** WHAT IS NEEDED **
Find the number of lines below in which the word "each" occurs. Write only that number.

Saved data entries
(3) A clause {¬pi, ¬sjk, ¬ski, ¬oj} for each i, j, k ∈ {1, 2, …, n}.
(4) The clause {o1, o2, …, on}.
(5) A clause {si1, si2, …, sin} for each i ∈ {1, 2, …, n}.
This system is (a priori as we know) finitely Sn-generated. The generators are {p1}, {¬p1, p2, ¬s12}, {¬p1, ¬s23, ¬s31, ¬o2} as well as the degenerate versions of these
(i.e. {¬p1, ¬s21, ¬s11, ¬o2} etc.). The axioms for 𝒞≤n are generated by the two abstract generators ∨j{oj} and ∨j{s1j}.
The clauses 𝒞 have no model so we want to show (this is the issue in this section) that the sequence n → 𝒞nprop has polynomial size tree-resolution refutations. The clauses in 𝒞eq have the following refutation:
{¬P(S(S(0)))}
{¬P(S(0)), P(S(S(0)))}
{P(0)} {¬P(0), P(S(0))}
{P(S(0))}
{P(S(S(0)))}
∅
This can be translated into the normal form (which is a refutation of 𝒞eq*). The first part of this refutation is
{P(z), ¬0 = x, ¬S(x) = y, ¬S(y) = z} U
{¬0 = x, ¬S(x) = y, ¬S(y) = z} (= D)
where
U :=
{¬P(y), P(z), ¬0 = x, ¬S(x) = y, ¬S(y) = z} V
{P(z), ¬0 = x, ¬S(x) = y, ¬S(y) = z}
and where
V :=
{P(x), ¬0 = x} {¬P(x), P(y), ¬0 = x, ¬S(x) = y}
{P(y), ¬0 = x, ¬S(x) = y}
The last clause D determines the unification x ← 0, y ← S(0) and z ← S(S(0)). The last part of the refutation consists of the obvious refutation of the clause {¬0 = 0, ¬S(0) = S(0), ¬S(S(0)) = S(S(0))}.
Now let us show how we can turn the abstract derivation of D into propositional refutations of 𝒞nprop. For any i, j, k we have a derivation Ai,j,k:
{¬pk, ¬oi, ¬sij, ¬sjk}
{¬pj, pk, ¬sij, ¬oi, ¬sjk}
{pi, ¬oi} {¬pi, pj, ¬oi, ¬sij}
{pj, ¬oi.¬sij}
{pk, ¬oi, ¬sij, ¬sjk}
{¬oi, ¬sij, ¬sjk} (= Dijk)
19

** OUTPUT OF THE EXERCISE **
2